Plus de quinze ans après la création des premières maisons de santé pluriprofessionnelles (MSP), la dynamique du modèle interpro n'est plus à démontrer et les structures ne rechignent plus à se couler dans le moule de l'accord cadre interprofessionnel (ACI). Le « Quotidien » s'est procuré le dernier bilan dévoilé par l'Assurance-maladie, lors de la dernière commission paritaire nationale (CPN) cette semaine, qui le prouve.
Au 30 mai 2022, 1 597 MSP, sur les 2 018 recensées par la Direction générale de l'offre des soins (DGOS), ont en effet conclu un contrat avec leur Cpam dans le cadre de l'ACI En près de cinq ans, le nombre d’adhésion a plus que doublé. L'année dernière, ce sont 286 nouveaux contrats qui ont pris effet. Dans ce cadre, deux régions sortent du lot. L'Auvergne et l'Occitanie affichent un nombre de structures adhérentes supérieur aux autres.
Autre tendance importante du bilan : les équipes sont plus nombreuses à atteindre les prérequis de l'accord pour bénéficier de la rémunération versée par la Sécu. Sur les 1 515 structures ayant signé un contrat au 31 décembre 2021, 1 455 sont dans les clous, soit une hausse de 24 % par rapport à 2020.
Au total, chaque structure pluriprofessionnelle a touché une enveloppe de 62 039 euros contre 61 879 euros en 2020, soit une toute petite hausse de 0,3 %. Cela représente pour la Cnam une dotation financière de 90,3 millions d’euros en 2021 contre 72,4 millions d’euros en 2020, soit une augmentation de 25 %, compte tenu du nombre de structures à financer à financer.

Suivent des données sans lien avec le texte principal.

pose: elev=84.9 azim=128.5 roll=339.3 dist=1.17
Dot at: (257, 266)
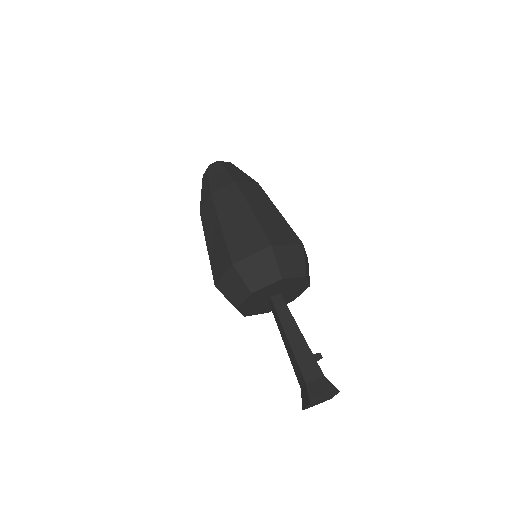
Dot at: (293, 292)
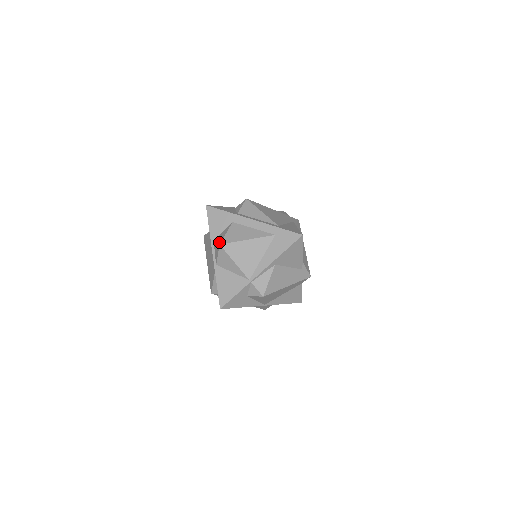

1 053 patients par médecin traitant
Le bilan révèle aussi qu'en 2021, la patientèle moyenne d'une MSP se compose de 4309 adultes et 635 enfants, dont 10 % relevant de la complémentaire santé solidaire (ex CMU-C). Chaque généraliste est le patient traitant d'un moyenne 1 053 patients, contre 1 034 en 2020. « Cet écart peut s'expliquer par la hausse du nombre de généralistes associés dans les structures », peut-on lire dans le bilan. Au total, les équipes ont pris en charge plus de 7 millions de patients ayant déclaré un médecin traitant exerçant dans une MSP contre 5 millions en 2020, soit une hausse de 26 %. En moyenne, chaque structure rémunérée rassemble 15,2 professionnels de santé dont 4,5 généralistes. 10 % d'entre elles comptent plus de 32 soignants.

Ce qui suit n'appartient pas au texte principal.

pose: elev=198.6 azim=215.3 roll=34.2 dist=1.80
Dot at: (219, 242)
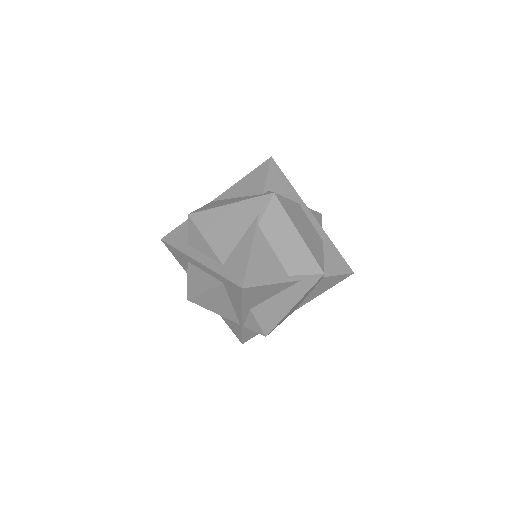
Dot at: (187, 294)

Les généralistes et les infirmiers sont les deux professions les plus représentées dans les structures sous contrat. « Malgré le Covid, la dynamique est à saluer. De plus en plus d'équipes atteignent les indicateurs fixés dans l'accord », commente le Dr Pascal Gendry, président d'AVECSanté (Avenir des équipes coordonnées), contacté par « Le Quotidien ».
Stabilité de l'atteinte des indicateurs
Pour prétendre à cette rémunération conventionnelle – proche de la Rosp des médecins libéraux – l'équipe pluripro doit atteindre divers indicateurs relatifs à trois axes : accès aux soins (horaires, missions de santé publique, etc.), travail en équipe (protocoles, coordination, revue de dossiers, stages, etc.) et utilisation d’un système d’information partagé. Selon la Cnam, la rémunération allouée par axe suit la même évolution qu'en 2020. Pas étonnant puisque l'ACI n'a pas été modifié en 2021, ni en nombre d'indicateurs, ni en nombre de points.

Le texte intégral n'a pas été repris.